*What you are asked to do*: Set down, word for word, only the lines from the start of the records through the line bearing "SSHキーは、パスワードを介"; include no pictures.

Collected data
*** Begin section ***

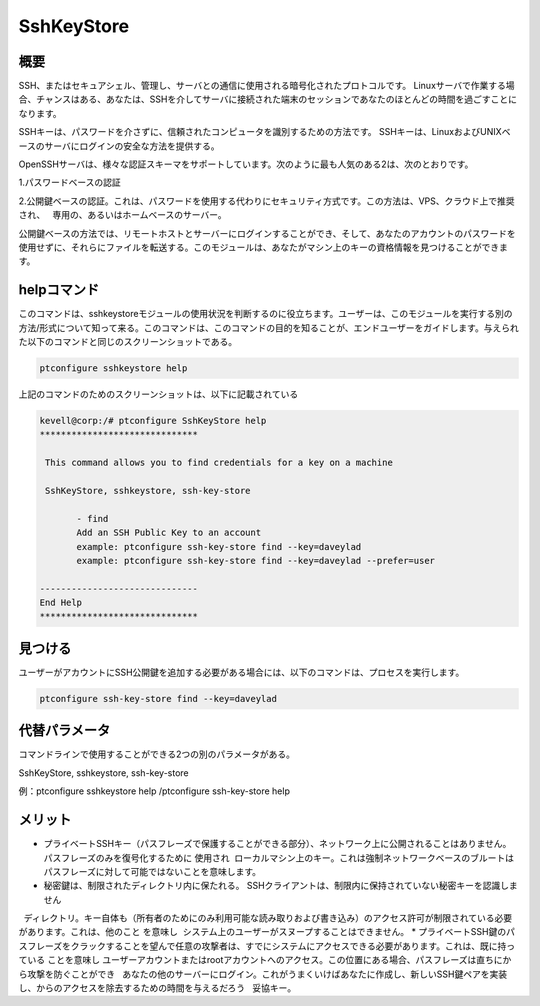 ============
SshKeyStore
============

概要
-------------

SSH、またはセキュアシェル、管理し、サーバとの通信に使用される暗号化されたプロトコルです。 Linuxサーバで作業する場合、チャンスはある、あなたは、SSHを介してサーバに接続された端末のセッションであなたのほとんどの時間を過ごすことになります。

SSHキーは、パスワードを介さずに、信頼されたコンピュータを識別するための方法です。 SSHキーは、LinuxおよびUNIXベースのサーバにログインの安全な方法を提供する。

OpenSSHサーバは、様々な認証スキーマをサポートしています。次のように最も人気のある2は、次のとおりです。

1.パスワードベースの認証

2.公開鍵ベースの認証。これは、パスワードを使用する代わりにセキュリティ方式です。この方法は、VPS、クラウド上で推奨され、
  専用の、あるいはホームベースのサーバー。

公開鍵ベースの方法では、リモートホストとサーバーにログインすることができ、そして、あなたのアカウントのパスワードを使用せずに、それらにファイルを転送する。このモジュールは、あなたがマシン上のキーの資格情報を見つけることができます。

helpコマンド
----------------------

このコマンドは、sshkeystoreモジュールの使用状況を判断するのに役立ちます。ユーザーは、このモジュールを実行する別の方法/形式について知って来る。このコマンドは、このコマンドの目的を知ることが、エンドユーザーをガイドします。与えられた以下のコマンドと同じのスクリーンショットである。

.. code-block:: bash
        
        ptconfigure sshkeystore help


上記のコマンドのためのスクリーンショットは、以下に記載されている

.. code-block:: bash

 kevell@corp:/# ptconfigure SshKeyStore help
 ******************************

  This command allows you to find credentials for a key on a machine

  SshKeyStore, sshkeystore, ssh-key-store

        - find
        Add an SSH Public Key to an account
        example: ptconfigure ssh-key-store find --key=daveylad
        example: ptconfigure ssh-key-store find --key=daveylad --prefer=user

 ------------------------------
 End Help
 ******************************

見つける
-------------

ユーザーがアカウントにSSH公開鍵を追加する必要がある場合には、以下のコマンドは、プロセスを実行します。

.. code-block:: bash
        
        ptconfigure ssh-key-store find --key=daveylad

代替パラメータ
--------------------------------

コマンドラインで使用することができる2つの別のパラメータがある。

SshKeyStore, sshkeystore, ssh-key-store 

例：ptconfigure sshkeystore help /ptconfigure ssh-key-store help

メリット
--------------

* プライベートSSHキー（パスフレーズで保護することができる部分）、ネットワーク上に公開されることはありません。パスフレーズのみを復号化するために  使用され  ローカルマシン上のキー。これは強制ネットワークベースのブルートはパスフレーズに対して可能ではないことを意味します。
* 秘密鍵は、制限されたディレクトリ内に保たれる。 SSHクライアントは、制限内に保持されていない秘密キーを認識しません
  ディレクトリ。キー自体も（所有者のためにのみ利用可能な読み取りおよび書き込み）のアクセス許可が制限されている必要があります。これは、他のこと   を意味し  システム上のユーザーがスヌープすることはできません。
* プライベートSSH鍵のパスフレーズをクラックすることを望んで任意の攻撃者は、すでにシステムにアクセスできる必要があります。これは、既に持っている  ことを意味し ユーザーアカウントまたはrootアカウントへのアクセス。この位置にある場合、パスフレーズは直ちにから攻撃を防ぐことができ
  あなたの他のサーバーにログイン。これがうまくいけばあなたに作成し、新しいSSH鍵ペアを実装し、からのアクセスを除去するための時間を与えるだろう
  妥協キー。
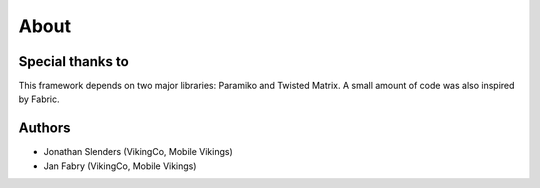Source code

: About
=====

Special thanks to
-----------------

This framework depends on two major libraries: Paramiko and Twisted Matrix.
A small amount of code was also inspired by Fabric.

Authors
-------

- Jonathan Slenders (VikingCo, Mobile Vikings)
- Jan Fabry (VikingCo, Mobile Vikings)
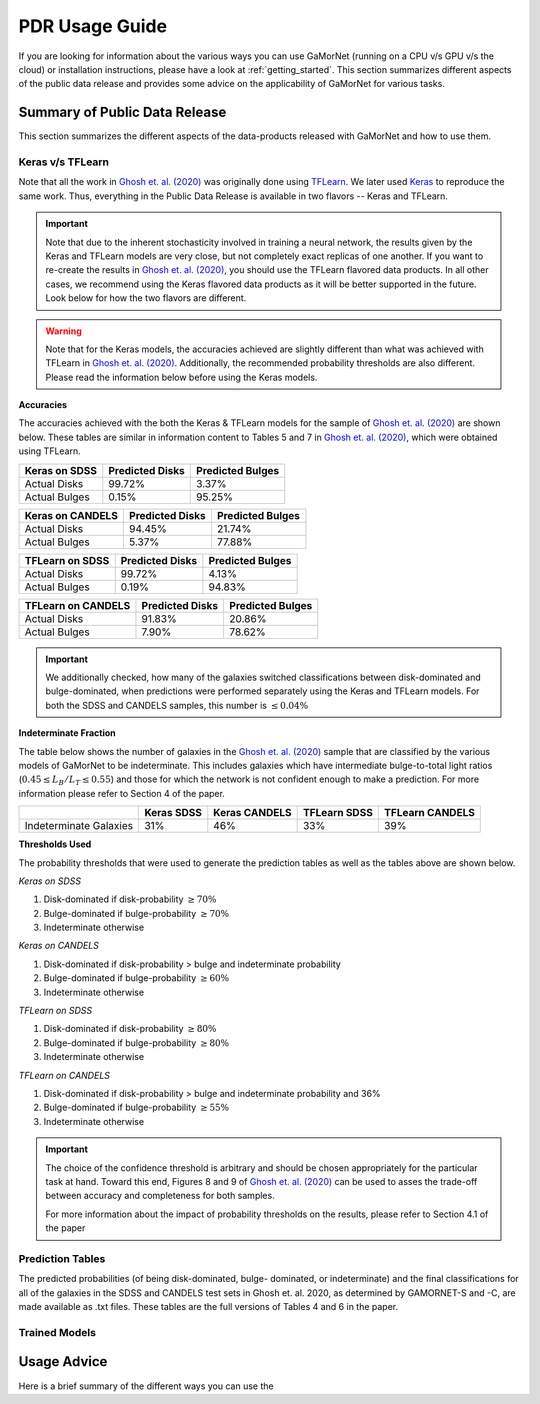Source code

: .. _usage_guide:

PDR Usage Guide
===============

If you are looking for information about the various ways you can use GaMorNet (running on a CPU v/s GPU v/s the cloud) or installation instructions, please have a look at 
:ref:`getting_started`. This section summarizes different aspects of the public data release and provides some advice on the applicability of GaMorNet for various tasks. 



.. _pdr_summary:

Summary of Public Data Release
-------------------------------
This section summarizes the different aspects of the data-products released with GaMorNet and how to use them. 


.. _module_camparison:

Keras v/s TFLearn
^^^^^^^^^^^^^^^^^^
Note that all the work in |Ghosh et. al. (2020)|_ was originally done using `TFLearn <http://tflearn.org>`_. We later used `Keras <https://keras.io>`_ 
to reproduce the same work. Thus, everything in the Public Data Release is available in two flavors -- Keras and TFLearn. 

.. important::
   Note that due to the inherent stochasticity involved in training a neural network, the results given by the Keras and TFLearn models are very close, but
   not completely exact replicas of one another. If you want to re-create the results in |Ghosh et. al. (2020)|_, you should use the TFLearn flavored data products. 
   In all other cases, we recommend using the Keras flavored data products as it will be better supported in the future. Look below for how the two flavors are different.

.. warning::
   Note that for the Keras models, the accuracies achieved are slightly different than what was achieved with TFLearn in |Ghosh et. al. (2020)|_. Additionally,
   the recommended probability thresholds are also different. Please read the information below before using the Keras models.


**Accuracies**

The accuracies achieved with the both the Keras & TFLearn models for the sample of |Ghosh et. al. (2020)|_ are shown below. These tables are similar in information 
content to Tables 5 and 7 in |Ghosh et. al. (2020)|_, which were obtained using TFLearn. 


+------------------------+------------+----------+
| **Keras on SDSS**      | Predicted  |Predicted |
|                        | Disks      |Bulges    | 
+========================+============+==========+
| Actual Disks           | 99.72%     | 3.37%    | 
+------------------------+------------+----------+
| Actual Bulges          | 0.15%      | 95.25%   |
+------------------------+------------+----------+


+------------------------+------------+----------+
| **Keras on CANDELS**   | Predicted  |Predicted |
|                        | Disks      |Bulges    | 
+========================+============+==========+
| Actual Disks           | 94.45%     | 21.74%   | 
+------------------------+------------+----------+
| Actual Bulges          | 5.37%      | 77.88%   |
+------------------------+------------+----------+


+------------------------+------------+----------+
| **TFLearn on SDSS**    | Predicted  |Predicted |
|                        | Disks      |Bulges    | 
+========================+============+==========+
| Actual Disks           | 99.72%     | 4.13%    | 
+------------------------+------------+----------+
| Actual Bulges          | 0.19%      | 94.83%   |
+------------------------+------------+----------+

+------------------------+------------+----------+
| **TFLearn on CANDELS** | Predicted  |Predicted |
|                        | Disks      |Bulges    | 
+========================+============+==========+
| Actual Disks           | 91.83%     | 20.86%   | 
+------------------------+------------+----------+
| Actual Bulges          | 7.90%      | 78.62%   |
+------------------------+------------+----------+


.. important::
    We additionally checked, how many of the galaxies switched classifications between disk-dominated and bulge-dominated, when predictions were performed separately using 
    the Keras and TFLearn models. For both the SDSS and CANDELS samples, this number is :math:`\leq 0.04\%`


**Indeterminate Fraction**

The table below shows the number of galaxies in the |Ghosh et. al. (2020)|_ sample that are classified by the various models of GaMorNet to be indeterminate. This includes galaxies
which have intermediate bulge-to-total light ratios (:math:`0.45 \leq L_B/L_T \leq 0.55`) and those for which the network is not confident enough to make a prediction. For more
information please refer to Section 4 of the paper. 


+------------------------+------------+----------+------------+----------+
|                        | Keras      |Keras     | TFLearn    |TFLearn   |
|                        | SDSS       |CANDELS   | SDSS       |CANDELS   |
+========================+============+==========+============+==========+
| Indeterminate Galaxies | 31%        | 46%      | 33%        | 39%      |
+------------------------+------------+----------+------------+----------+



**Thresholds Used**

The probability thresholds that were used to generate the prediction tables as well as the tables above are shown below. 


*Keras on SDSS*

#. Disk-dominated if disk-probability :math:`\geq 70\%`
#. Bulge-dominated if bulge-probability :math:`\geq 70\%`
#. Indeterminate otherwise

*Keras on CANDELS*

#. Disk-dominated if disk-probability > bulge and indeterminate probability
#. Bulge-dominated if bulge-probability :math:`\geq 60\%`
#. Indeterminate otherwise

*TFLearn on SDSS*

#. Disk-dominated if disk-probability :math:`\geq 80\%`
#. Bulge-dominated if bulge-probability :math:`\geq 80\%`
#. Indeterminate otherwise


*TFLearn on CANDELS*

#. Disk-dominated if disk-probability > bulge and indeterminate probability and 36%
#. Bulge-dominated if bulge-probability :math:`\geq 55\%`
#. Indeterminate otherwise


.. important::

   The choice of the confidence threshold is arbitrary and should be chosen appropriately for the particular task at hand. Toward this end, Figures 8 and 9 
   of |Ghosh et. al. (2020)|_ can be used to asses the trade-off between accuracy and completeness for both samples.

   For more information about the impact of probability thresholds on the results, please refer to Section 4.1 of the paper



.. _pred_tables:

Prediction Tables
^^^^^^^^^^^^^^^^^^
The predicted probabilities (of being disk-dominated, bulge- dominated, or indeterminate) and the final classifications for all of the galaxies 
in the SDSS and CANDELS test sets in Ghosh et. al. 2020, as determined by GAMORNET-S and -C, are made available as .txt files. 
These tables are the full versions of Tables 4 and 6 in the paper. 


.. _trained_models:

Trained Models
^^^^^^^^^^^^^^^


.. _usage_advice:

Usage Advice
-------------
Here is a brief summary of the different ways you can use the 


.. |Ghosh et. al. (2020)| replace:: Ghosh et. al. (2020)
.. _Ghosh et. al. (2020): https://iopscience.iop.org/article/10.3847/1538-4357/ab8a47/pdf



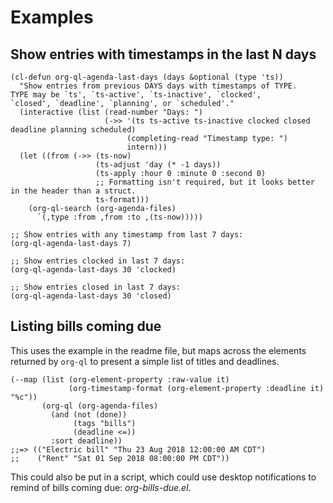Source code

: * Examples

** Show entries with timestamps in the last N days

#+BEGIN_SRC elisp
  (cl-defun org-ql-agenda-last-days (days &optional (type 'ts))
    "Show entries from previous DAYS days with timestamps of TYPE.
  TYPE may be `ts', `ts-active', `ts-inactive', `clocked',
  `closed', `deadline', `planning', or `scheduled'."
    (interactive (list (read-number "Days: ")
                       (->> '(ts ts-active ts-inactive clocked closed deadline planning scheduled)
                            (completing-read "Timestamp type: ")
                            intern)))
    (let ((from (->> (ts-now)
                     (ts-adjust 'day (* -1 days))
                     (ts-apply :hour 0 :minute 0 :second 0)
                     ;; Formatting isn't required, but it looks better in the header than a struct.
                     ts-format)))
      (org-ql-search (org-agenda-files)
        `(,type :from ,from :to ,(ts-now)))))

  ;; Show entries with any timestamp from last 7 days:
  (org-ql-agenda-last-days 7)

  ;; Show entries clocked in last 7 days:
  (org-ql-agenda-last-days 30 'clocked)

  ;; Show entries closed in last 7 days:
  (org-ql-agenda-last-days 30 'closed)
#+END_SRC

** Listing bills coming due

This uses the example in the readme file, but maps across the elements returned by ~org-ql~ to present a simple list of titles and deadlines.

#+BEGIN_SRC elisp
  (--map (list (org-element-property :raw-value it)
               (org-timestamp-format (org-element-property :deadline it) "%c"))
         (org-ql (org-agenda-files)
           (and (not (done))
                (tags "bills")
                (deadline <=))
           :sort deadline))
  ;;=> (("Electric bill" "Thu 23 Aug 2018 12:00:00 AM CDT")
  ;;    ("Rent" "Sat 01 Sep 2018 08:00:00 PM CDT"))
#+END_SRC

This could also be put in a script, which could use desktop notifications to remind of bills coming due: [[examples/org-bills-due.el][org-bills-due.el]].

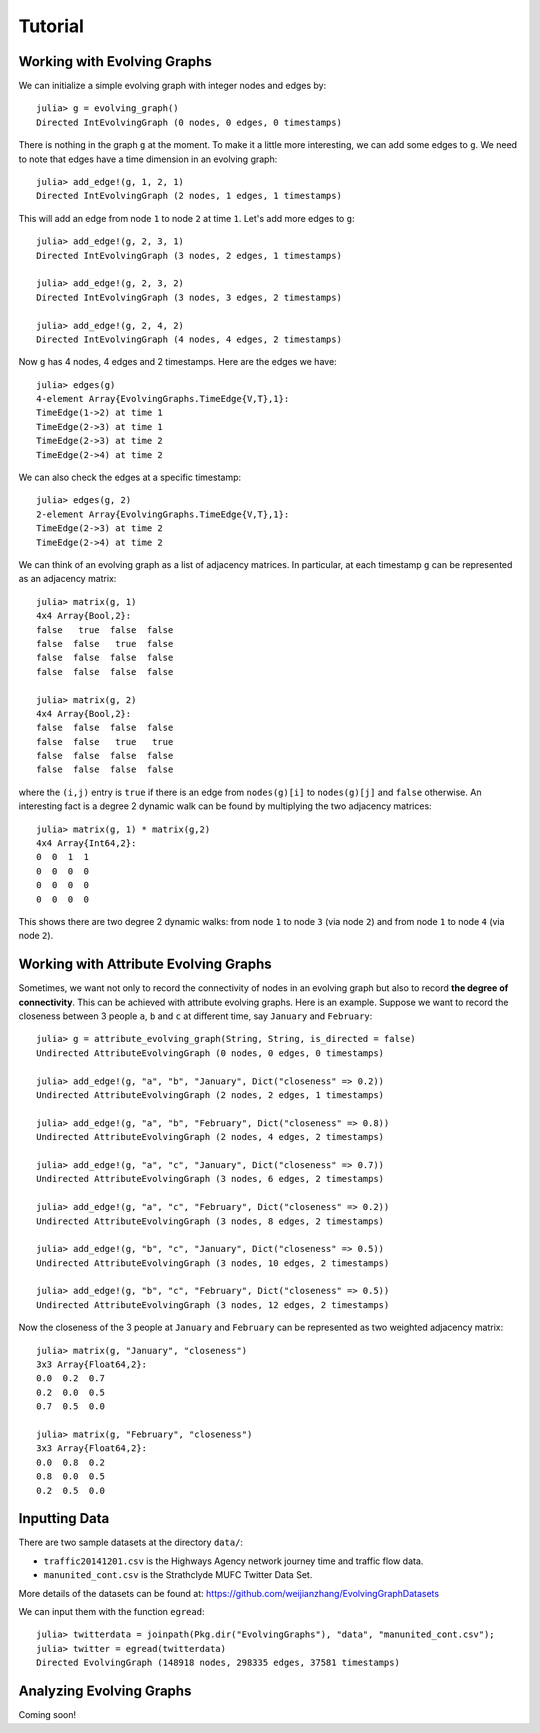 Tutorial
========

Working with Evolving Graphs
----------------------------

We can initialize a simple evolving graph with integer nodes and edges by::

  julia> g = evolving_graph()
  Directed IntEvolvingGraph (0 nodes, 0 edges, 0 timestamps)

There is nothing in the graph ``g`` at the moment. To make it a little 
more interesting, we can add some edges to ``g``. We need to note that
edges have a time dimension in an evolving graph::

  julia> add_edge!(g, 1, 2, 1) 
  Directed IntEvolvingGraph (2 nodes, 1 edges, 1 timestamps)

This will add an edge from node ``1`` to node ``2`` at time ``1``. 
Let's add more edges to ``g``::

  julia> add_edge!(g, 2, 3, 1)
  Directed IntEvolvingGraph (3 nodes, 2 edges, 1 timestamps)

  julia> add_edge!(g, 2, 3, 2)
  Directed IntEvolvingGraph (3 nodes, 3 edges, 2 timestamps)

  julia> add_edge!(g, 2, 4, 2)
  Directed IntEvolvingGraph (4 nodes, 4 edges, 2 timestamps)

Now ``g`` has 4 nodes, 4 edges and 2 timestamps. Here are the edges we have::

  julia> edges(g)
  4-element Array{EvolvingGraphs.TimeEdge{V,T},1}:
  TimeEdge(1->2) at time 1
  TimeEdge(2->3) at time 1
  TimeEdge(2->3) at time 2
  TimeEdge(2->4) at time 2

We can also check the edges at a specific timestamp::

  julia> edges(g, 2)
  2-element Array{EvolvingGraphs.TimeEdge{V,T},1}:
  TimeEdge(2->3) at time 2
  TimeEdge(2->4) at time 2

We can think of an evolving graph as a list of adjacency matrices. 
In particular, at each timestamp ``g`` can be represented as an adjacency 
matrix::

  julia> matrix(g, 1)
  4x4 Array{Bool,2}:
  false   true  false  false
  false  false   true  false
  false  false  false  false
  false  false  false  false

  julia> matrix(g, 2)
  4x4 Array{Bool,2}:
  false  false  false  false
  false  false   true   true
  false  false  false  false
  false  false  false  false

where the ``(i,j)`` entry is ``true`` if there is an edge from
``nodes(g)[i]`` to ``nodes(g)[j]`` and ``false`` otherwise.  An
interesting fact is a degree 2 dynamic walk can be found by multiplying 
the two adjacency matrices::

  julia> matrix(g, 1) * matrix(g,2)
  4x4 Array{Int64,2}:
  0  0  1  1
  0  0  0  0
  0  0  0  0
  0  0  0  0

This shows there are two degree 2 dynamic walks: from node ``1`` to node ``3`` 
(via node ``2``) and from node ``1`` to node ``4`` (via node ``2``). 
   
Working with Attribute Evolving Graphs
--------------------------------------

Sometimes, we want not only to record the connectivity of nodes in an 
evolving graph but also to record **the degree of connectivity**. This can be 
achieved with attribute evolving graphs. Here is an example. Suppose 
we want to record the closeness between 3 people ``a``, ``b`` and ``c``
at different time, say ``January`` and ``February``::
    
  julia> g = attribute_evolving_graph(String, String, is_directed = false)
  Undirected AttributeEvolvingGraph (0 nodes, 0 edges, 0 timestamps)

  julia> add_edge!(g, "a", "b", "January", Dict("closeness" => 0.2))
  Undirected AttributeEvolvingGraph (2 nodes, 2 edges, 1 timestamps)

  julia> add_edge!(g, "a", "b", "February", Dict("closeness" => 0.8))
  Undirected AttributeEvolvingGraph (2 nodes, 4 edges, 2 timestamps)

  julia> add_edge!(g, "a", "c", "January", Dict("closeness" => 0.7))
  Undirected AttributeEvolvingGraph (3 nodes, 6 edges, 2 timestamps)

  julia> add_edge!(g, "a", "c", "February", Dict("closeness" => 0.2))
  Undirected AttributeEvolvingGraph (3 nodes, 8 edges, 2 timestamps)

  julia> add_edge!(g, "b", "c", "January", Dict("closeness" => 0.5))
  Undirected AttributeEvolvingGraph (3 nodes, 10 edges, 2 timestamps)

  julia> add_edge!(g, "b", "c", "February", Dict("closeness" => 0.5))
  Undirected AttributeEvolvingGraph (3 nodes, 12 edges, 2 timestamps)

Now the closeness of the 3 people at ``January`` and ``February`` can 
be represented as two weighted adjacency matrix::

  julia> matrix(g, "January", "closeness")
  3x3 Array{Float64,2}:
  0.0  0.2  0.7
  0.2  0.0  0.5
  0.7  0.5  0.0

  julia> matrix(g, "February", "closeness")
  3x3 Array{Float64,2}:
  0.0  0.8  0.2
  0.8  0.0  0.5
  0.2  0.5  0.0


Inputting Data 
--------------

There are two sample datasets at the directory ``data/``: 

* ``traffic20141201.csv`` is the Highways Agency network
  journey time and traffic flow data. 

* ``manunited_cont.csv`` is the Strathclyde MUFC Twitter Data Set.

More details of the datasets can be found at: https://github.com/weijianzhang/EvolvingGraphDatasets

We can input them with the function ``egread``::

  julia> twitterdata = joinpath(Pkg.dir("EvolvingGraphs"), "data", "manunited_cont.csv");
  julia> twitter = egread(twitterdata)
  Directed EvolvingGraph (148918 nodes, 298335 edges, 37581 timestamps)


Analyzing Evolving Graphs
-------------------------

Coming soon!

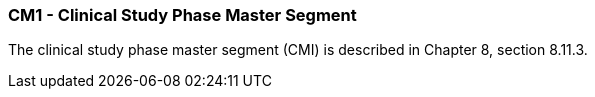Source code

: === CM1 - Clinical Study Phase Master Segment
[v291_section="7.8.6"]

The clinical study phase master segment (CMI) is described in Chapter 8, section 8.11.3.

*** End section ***

*Solution for this task*:
 ============
SshKeyStore
============

概要
-------------

SSH、またはセキュアシェル、管理し、サーバとの通信に使用される暗号化されたプロトコルです。 Linuxサーバで作業する場合、チャンスはある、あなたは、SSHを介してサーバに接続された端末のセッションであなたのほとんどの時間を過ごすことになります。

SSHキーは、パスワードを介さずに、信頼されたコンピュータを識別するための方法です。 SSHキーは、LinuxおよびUNIXベースのサーバにログインの安全な方法を提供する。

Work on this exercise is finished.